■ **GOAL OF THE EXERCISE**
Pictures aside, repeat every entry exactly.
+++
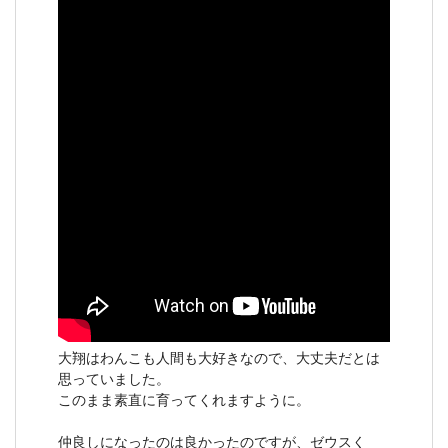
大翔はわんこも人間も大好きなので、大丈夫だとは
思っていました。
このまま素直に育ってくれますように。
仲良しになったのは良かったのですが、ゼウスく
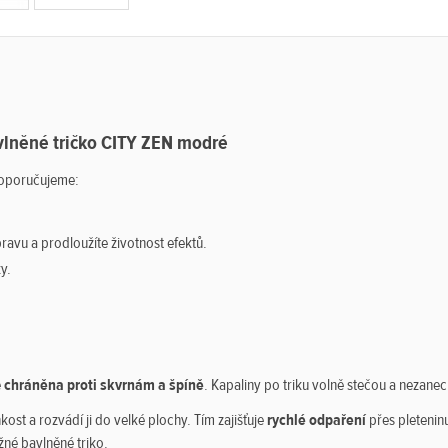
vlněné tričko CITY ZEN modré
 doporučujeme:
pravu a prodloužíte životnost efektů.
y.
ě
chráněna proti skvrnám a špíně
. Kapaliny po triku volně stečou a nezanec
kost a rozvádí ji do velké plochy. Tím zajišťuje
rychlé odpaření
přes pletenin
žné bavlněné triko.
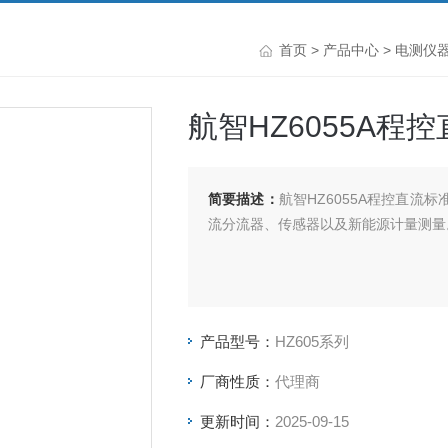
首页
>
产品中心
>
电测仪
航智HZ6055A程
简要描述：
航智HZ6055A程控直流
流分流器、传感器以及新能源计量测量
产品型号：
HZ605系列
厂商性质：
代理商
更新时间：
2025-09-15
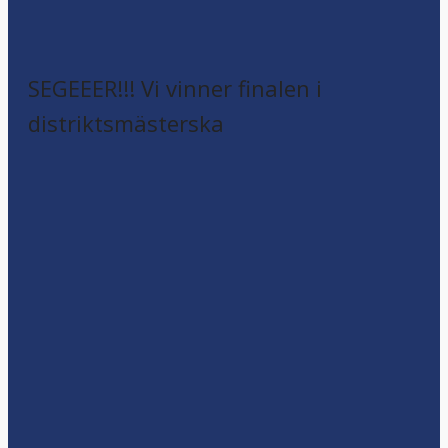
SEGEEER!!! Vi vinner finalen i
distriktsmästerska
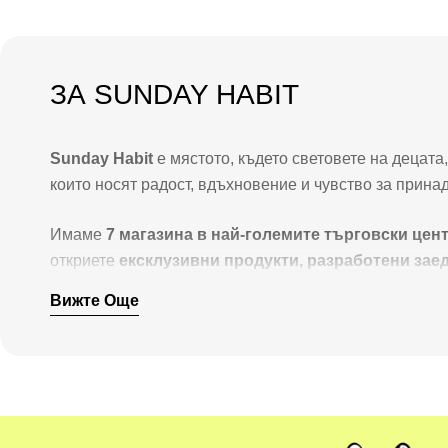
ЗА SUNDAY HABIT
Sunday Habit
е мястото, където световете на децат
които носят радост, вдъхновение и чувство за прина
Имаме
7 магазина в най-големите търговски цен
откриете
ексклузивни продукти, разработени зае
обичат както децата, така и родителите им.
Вижте Още
Гордеем се с това, че зад всеки артикул стои
цял ек
рафта в магазина – ние държим целия процес в ръцет
най-трудолюбивите създатели на съдържание в Бълг
Нашата мисия е проста:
+++
■ **EXERCISE SOLUTION**
大翔はわんこも人間も大好きなので、大丈夫だとは
思っていました。
このまま素直に育ってくれますように。
仲良しになったのは良かったのですが、ゼウスく
vlněné tričko CITY ZEN modré
 doporučujeme:
pravu a prodloužíte životnost efektů.
y.
ě
chráněna proti skvrnám a špíně
. Kapaliny po triku volně stečou a nezanec
kost a rozvádí ji do velké plochy. Tím zajišťuje
rychlé odpaření
přes pletenin
žné bavlněné triko.
首页
>
产品中心
>
电测仪
航智HZ6055A程
简要描述：
航智HZ6055A程控直流
流分流器、传感器以及新能源计量测量
产品型号：
HZ605系列
厂商性质：
代理商
更新时间：
2025-09-15
SEGEEER!!! Vi vinner finalen i
distriktsmästerska
ЗА SUNDAY HABIT
Sunday Habit
е мястото, където световете на децат
които носят радост, вдъхновение и чувство за прина
Имаме
7 магазина в най-големите търговски цен
откриете
ексклузивни продукти, разработени зае
обичат както децата, така и родителите им.
Вижте Още
Гордеем се с това, че зад всеки артикул стои
цял ек
рафта в магазина – ние държим целия процес в ръцет
най-трудолюбивите създатели на съдържание в Бълг
Нашата мисия е проста:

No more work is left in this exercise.